The exact project will be determined upon joining, and trainees are encouraged to develop their own project ideas and to work on multiple projects. Trainees will work at the intersection of genomics, microscopy, viral vectors, and more traditional mechanical/electrical engineering. Examples of past and current projects include the development of Slide-seq [1], a spatial transcriptomic technique that enables researchers to visualize the expression of every gene in the genome simultaneously; Implosion Fabrication [2], a bio-inspired approach to three-dimensional nanofabrication; and Timestamps [3], a method that allows the age of RNAs to be deduced from RNA sequencing.

Sample project
All psychiatric diseases are associated with changes in the structure and function of synapses between neurons in the brain, but existing brain-mapping (connectomics) technologies, such as electron microscopy (EM), are insensitive to the distribution of the proteins and molecules that determine synaptic function. We have invented a new approach to connectomics that combines optical superresolution techniques such as Expansion Microscopy [4] with multiplexed antibody staining techniques such as CODEX [5] to map gene expression and circuitry simultaneously. We call this approach molecularly-annotated connectomics. Ultimately, we aim to develop the technology to the point where it is robust enough that it can be deployed across the world to enable bench-top brain mapping in every neuroscience laboratory.

As a testbed for development, we now seek to apply this technique to systematically map the microcircuitry of the mouse and human brains. Many therapeutics for brain disorders are tested initially in mouse models before being trialed in humans, and much of our understanding of the brain is built up on research in mice. However, recent discoveries indicate that there are major differences in gene expression between mice and humans, which may prevent results obtained in mice from translating to the human brain.

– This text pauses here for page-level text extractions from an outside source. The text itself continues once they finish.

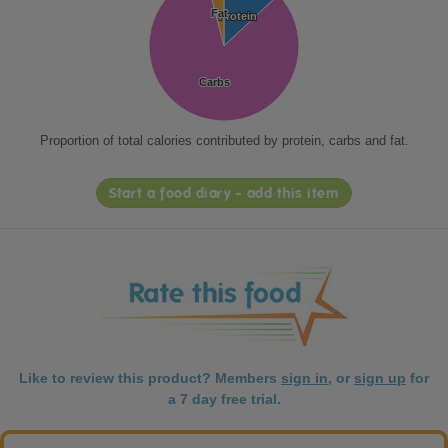
Fat
Fat
Protein
Protein
Carbs
Carbs
Proportion of total calories contributed by protein, carbs and fat.
Start a food diary - add this item
Like to review this product? Members
sign in
, or
sign up
for
a 7 day free trial.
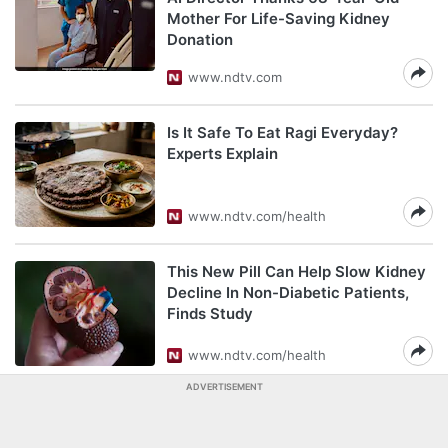
Mother For Life-Saving Kidney
Donation
www.ndtv.com
Is It Safe To Eat Ragi Everyday?
Experts Explain
www.ndtv.com/health
This New Pill Can Help Slow Kidney
Decline In Non-Diabetic Patients,
Finds Study
www.ndtv.com/health
ADVERTISEMENT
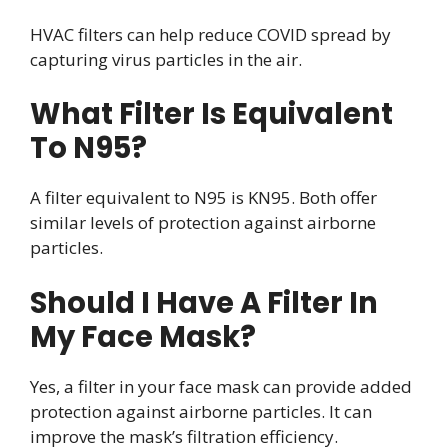
HVAC filters can help reduce COVID spread by
capturing virus particles in the air.
What Filter Is Equivalent
To N95?
A filter equivalent to N95 is KN95. Both offer
similar levels of protection against airborne
particles.
Should I Have A Filter In
My Face Mask?
Yes, a filter in your face mask can provide added
protection against airborne particles. It can
improve the mask’s filtration efficiency.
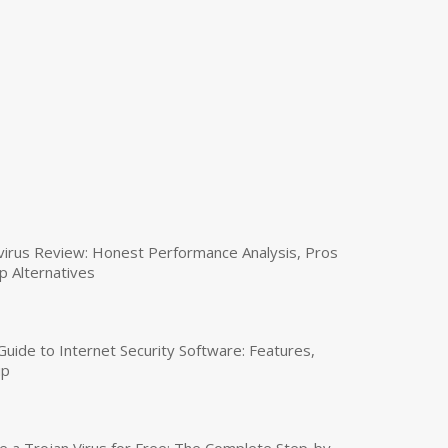
virus Review: Honest Performance Analysis, Pros
p Alternatives
uide to Internet Security Software: Features,
up
a Trojan Virus for Free: The Complete Step-by-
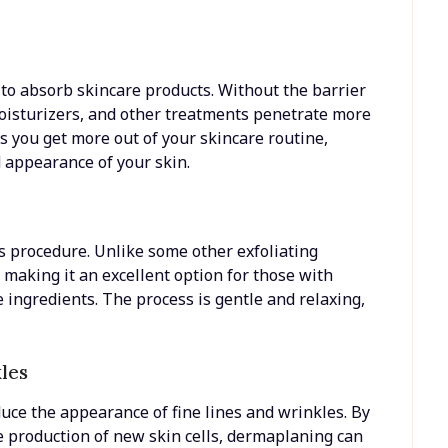
 to absorb skincare products. Without the barrier
moisturizers, and other treatments penetrate more
s you get more out of your skincare routine,
d appearance of your skin.
 procedure. Unlike some other exfoliating
 making it an excellent option for those with
re ingredients. The process is gentle and relaxing,
kles
ce the appearance of fine lines and wrinkles. By
 production of new skin cells, dermaplaning can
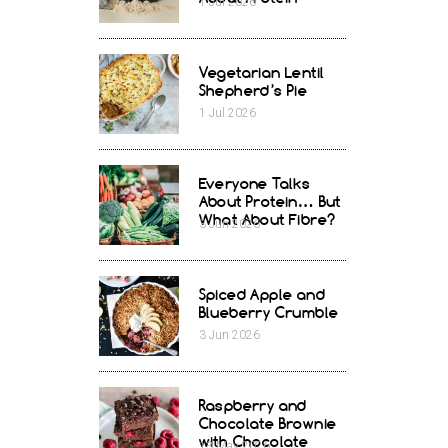
1
Jul
2026
Vegetarian Lentil
Shepherd’s Pie
1
Jul
2026
Everyone Talks
About Protein… But
What About Fibre?
3
Jun
2026
Spiced Apple and
Blueberry Crumble
3
Jun
2026
Raspberry and
Chocolate Brownie
with Chocolate
13
May
2026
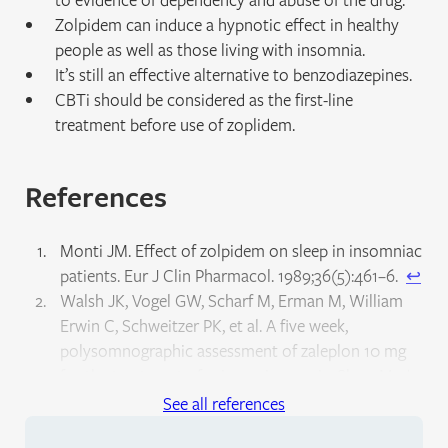
Zolpidem can induce a hypnotic effect in healthy
people as well as those living with insomnia.
It’s still an effective alternative to benzodiazepines.
CBTi should be considered as the first-line
treatment before use of zoplidem.
References
Monti JM. Effect of zolpidem on sleep in insomniac
patients. Eur J Clin Pharmacol. 1989;36(5):461–6.
↩︎
Walsh JK, Vogel GW, Scharf M, Erman M, William
Erwin C, Schweitzer PK, et al. A five week,
polysomnographic assessment of zaleplon 10 mg
for the treatment of primary insomnia. Sleep Med.
2000;1(1):41–9.
↩︎
See all references
Krystal AD, Erman M, Zammit GK, Soubrane C,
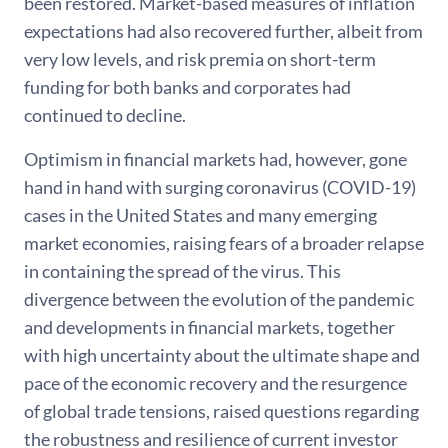
been restored. Market-based measures of inflation
expectations had also recovered further, albeit from
very low levels, and risk premia on short-term
funding for both banks and corporates had
continued to decline.
Optimism in financial markets had, however, gone
hand in hand with surging coronavirus (COVID-19)
cases in the United States and many emerging
market economies, raising fears of a broader relapse
in containing the spread of the virus. This
divergence between the evolution of the pandemic
and developments in financial markets, together
with high uncertainty about the ultimate shape and
pace of the economic recovery and the resurgence
of global trade tensions, raised questions regarding
the robustness and resilience of current investor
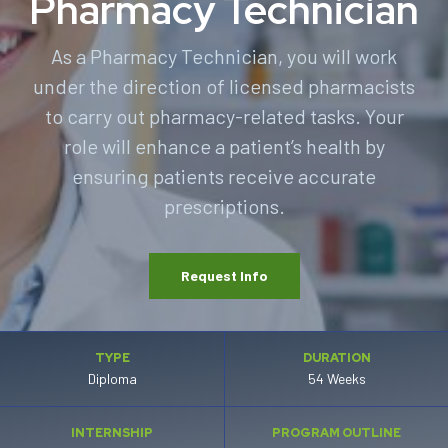
Pharmacy Technician
As a Pharmacy Technician, you will work
under the direction of licensed pharmacists
to carry out pharmacy-related tasks. Your
role will enhance a patient’s health by
ensuring patients receive accurate
prescriptions.
Request Info
TYPE
DURATION
Diploma
54 Weeks
INTERNSHIP
PROGRAM OUTLINE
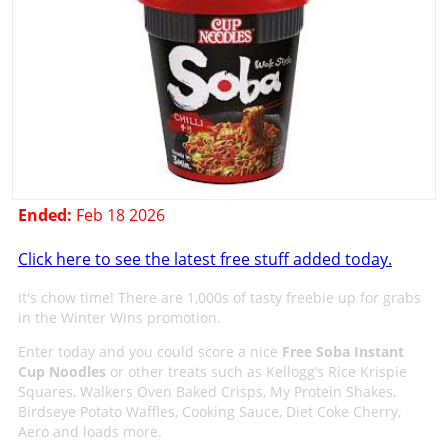
Ended:
Feb 18 2026
Click here to see the latest free stuff added today.
It's chow time! There are 1,000s of tasty freebie up for grabs
in the Winter Wins promotion.
Enter today and you could score a nice
Free Soba Instant
Cup Noodles
or other treats such as Kellogg’s Rice Krispie
Squares, Walkers Oven Baked Crisps, My Protein Shakes,
Birdseye Potato Waffles, Cooking Sauce, Diet Coke Cherry,
Aero and loads more.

Leveraging recently developed techniques for expressing genes in cultured human brain tissue, we will create a comprehensive catalog of the circuitry of the mouse and human cortexes. We will then use our catalog to study how patterns of connectivity differ between homologous cell types in the mouse and human brains. This research will enable the development better mouse models and better interpretations of basic research and preclinical data. In the long term, by identifying elements of neural circuitry that are conserved or that are different between mice and humans, the connectomic information we uncover will be used to derive fundamental insights into the workings of the brain, and to develop new, biologically-inspired approaches to artificial intelligence.
The student will have the opportunity to participate both in the technology development and scientific application of the technology.

Candidate background

The ABL applies principles of engineering to solve major problems in biology and biomedicine. We are seeking students with backgrounds in bioengineering, other disciplines of engineering, or the physical sciences; as well as students with backgrounds in biology, neuroscience, medicine, or related fields who want to take an engineering approach to science. The successful candidate will be ambitious, driven, and will care deeply about maximizing impact in the world. Prior research experience with wet lab work is encouraged but not required.

Talented and motivated students passionate about doing research are invited to apply for this PhD position. The successful applicant will join the Crick PhD Programme in September 2021 and will register for their PhD at one of the Crick partner universities (Imperial College London, King’s College London or UCL).

Applicants should hold or expect to gain a first/upper second-class honours degree or equivalent in a relevant subject and have appropriate research experience as part of, or outside of, a university degree course and/or a Masters degree in a relevant subject.

APPLICATIONS MUST BE MADE ONLINE VIA OUR WEBSITE https://www.crick.ac.uk/careers-and-study/students/phd-students BY 12:00 (NOON) 12 November 2020. APPLICATIONS WILL NOT BE ACCEPTED IN ANY OTHER FORMAT.